Enjoyable, insightful, inspiring!5
This book is a must read for anyone trying to live creatively inside an environment that lends itself to repetitive, dry and dusty monothink. Presented in a dynamic visual style, this book will vault you out of the rut into fresh and expansive new terrain - don't miss it!

Orbiting the Giant Hairball5
As the college I worked for reorganized, this book inspired me to look at the way we were doing things and to bring my full creativity into my administrative role. It helped me to be open to the changes and discover new ways to work. In the process, I recreated my position and felt the joy of the change as it reverberated through my staff (lowered the turnover and gave people a sense of joy in their work).

I think it gets bad reviews because it doesn't do the work for you.
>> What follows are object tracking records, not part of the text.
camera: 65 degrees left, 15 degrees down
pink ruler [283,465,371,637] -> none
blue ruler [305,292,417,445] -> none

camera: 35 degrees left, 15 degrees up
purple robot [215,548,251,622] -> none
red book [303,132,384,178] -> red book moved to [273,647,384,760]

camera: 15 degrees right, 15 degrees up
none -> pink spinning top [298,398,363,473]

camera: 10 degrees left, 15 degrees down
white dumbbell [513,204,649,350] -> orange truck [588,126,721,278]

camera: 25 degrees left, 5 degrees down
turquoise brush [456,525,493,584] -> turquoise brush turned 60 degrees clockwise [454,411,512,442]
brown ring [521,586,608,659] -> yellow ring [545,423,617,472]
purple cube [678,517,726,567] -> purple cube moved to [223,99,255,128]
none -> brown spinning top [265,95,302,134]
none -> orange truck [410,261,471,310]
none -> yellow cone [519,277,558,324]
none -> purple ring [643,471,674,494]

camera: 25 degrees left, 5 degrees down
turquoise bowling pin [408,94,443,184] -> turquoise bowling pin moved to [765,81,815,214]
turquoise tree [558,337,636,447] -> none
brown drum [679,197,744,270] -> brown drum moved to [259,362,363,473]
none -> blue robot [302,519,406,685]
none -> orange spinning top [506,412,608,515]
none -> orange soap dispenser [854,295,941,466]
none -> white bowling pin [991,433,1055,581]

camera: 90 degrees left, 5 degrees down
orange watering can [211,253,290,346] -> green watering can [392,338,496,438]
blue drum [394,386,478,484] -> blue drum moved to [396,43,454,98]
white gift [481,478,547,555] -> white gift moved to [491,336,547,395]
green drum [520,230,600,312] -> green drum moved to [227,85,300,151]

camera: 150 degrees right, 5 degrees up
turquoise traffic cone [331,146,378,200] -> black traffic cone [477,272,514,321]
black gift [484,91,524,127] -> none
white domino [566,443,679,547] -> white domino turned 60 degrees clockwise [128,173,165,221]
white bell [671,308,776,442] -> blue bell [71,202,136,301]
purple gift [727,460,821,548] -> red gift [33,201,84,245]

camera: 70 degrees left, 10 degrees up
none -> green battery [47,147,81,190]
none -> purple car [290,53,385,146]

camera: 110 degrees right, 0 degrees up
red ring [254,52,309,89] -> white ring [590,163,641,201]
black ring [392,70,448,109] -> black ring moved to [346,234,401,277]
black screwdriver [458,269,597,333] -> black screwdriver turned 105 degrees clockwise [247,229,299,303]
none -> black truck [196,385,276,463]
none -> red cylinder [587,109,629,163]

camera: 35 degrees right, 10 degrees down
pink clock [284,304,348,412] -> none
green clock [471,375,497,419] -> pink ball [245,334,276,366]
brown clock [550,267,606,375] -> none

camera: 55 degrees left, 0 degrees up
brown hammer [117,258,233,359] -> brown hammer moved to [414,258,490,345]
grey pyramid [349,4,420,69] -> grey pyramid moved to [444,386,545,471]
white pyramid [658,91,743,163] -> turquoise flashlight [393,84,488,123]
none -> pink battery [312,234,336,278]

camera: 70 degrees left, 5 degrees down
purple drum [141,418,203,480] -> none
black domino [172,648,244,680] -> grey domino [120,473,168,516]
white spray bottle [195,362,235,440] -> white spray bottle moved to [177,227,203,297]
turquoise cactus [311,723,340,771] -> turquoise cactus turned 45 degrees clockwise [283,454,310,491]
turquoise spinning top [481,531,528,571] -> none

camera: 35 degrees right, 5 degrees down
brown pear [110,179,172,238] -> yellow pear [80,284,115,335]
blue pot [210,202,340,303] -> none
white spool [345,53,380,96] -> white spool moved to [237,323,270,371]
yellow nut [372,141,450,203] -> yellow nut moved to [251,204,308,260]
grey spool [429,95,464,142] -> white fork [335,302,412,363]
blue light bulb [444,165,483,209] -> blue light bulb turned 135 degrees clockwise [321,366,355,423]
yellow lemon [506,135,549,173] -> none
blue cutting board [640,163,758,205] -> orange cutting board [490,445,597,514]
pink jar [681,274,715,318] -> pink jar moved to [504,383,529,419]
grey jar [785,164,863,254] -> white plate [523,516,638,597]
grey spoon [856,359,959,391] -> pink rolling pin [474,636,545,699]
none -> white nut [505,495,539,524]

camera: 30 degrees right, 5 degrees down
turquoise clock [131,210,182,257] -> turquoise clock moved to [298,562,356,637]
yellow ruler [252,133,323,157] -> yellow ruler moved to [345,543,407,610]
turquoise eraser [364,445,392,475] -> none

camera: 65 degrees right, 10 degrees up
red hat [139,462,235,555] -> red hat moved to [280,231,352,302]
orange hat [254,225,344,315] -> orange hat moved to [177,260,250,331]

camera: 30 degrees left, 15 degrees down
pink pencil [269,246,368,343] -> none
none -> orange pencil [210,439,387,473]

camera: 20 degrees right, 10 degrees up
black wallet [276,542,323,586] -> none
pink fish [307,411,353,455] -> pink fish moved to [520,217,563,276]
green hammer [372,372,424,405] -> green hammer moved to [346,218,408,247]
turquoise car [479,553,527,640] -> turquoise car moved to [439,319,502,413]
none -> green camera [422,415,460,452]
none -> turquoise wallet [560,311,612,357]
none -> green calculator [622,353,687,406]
You have to ask yourself how am I like what he describes and how could I break from this routine? And isn't that his point? He is not about formula. Get out and just question one of the rote ways you proceed and the magic of change happens. If you feel uncomfortable about it, he has covered that, too. (and don't forget it is a process -- once you change that can become rote, too -- so keep dreaming up new things -- this work/fun pays off in the beauty of removing yourself from the same dried up place.)

You Know You Got a Classic When5
You know you've got a classic when people either love it or hate it. My wife tries to get this idea across to students who either love E.A. Poe or hate him as being 'too creepy'. The point is that the work creates strong emotions. What, if anything, you do with your reaction is up to you. MacKenzie's 'hairball' is one of these. Me?, I love it.